▸ TASK TO CARRY OUT: Write out the material again with "locality" changed to "site" and everything else left as it is. Leave the pictures out.

▸ DATA LISTING:

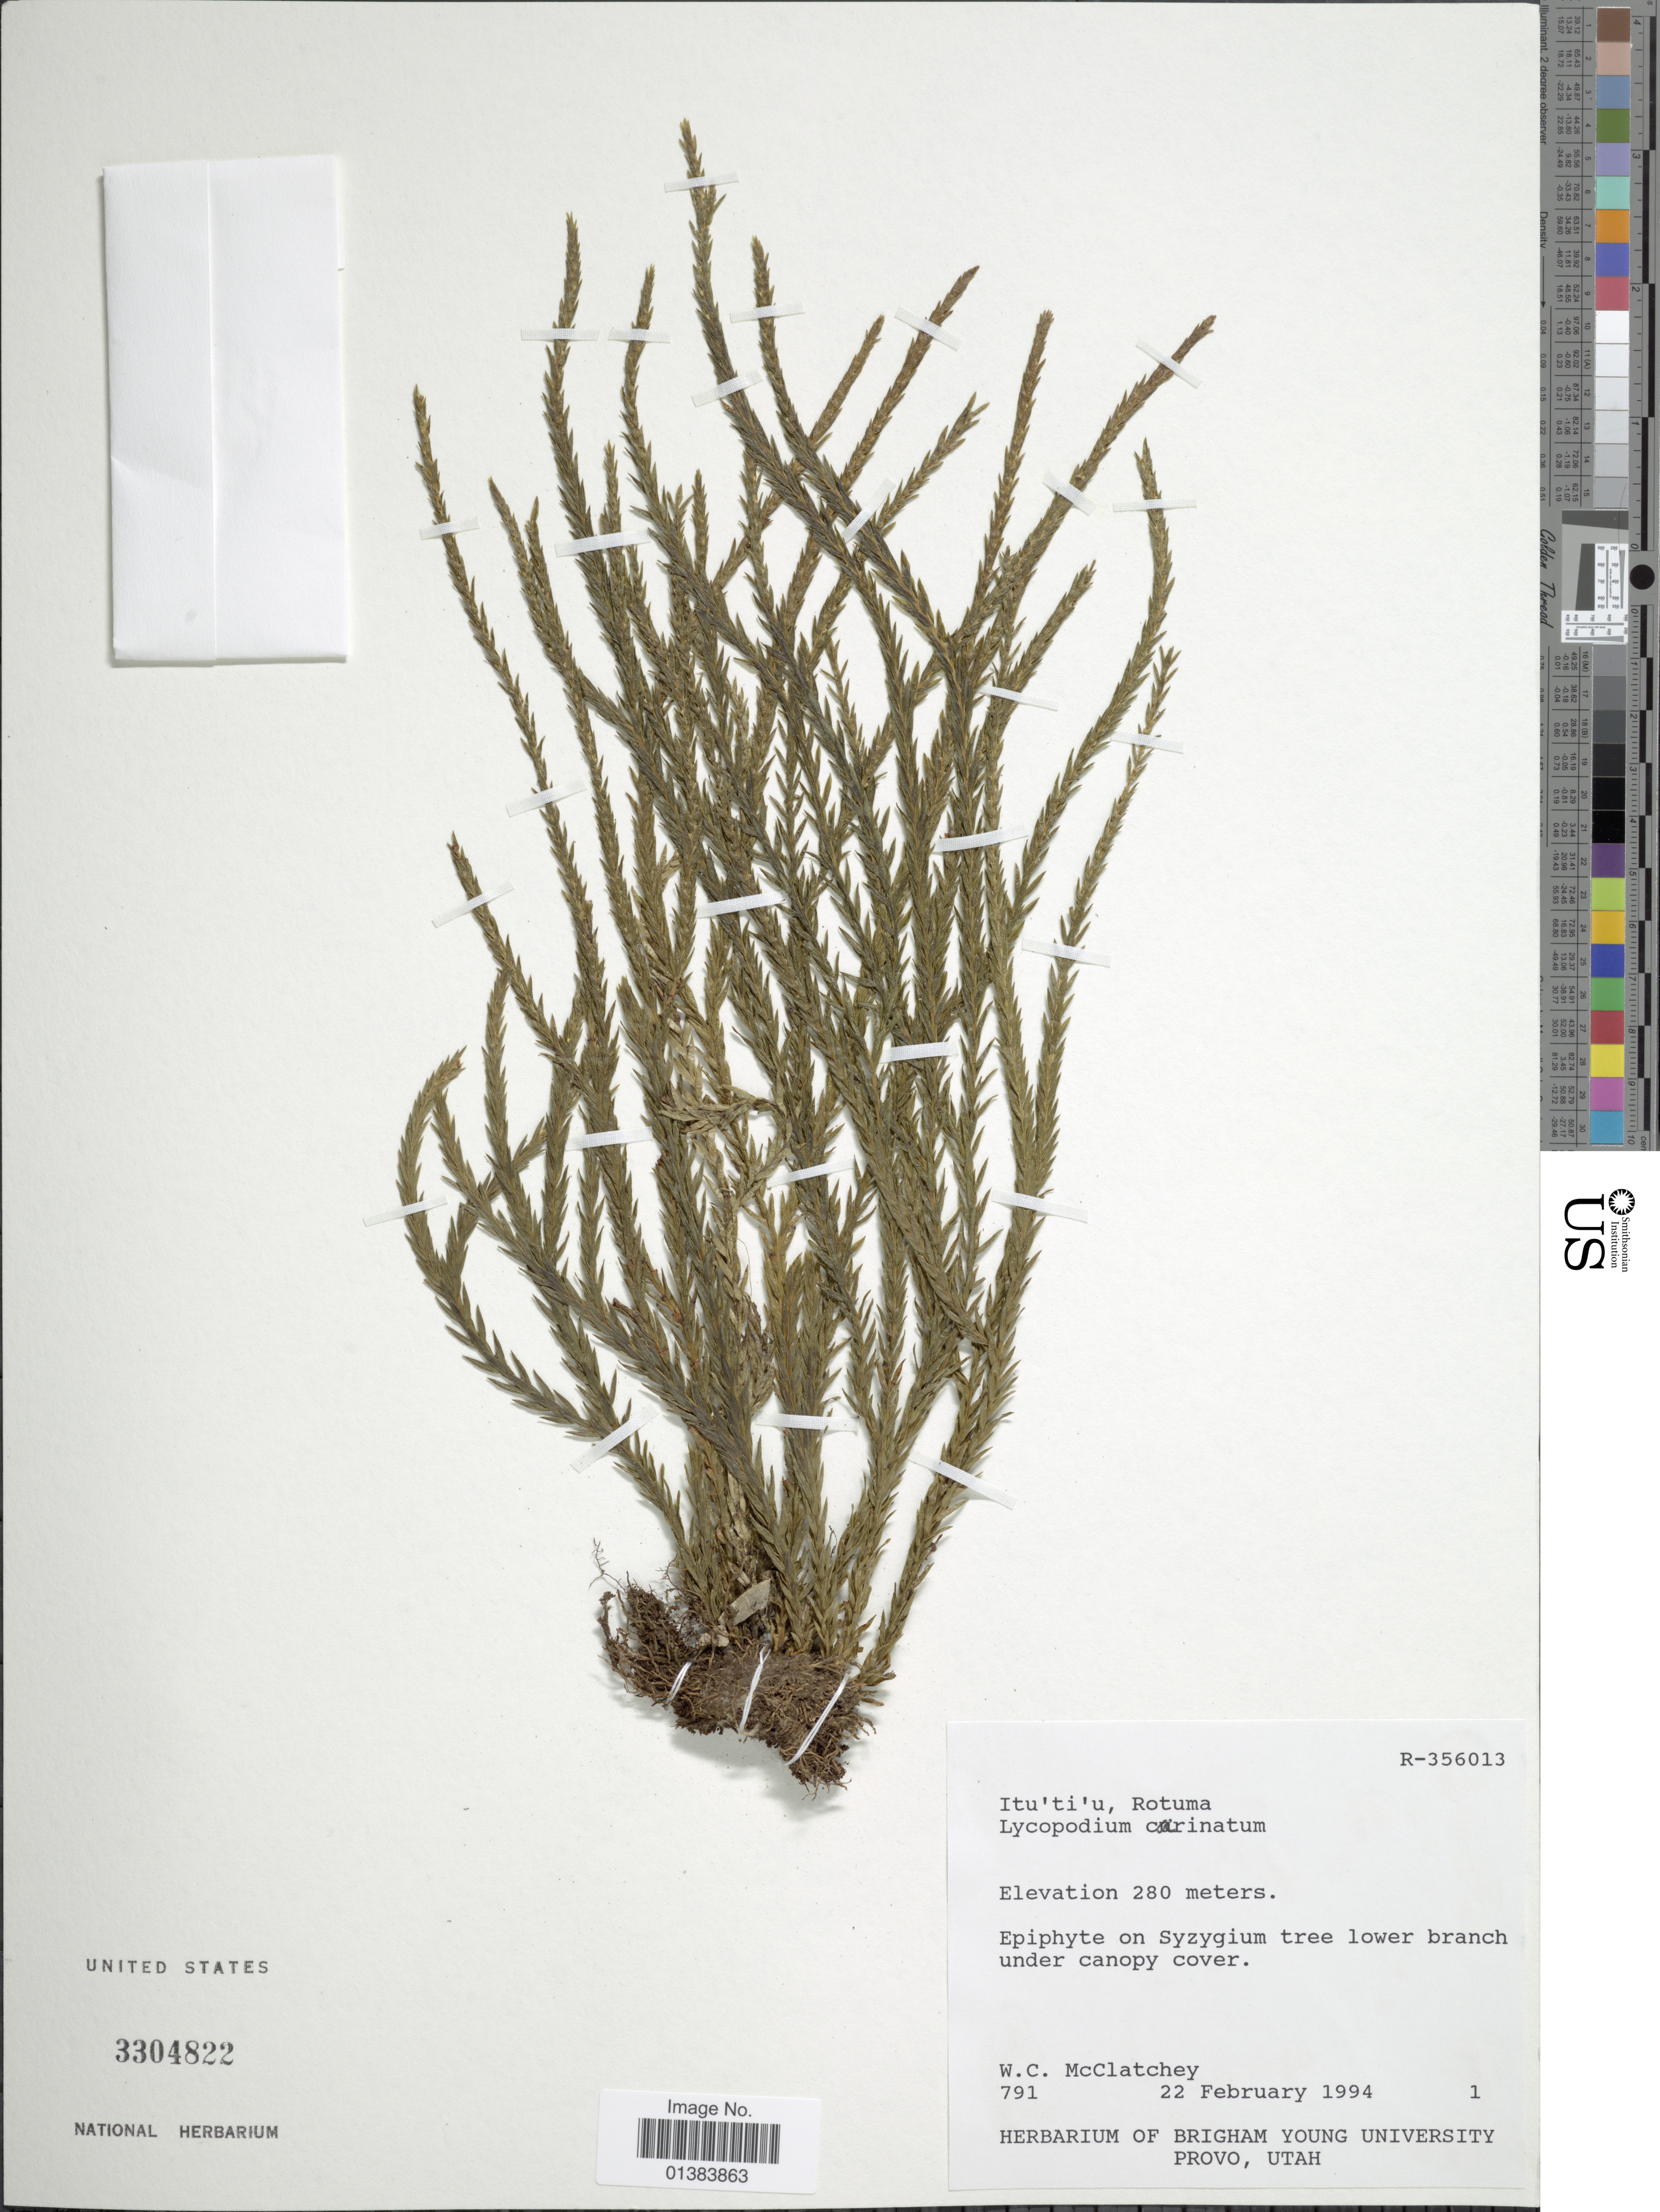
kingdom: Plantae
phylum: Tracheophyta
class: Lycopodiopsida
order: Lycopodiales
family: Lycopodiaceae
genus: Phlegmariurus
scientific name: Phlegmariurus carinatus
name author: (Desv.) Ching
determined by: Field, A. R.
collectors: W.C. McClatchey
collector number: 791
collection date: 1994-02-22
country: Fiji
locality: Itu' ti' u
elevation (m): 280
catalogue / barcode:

▸ RESULT OF THE TASK:
kingdom: Plantae
phylum: Tracheophyta
class: Lycopodiopsida
order: Lycopodiales
family: Lycopodiaceae
genus: Phlegmariurus
scientific name: Phlegmariurus carinatus
name author: (Desv.) Ching
determined by: Field, A. R.
collectors: W.C. McClatchey
collector number: 791
collection date: 1994-02-22
country: Fiji
site: Itu' ti' u
elevation (m): 280
catalogue / barcode:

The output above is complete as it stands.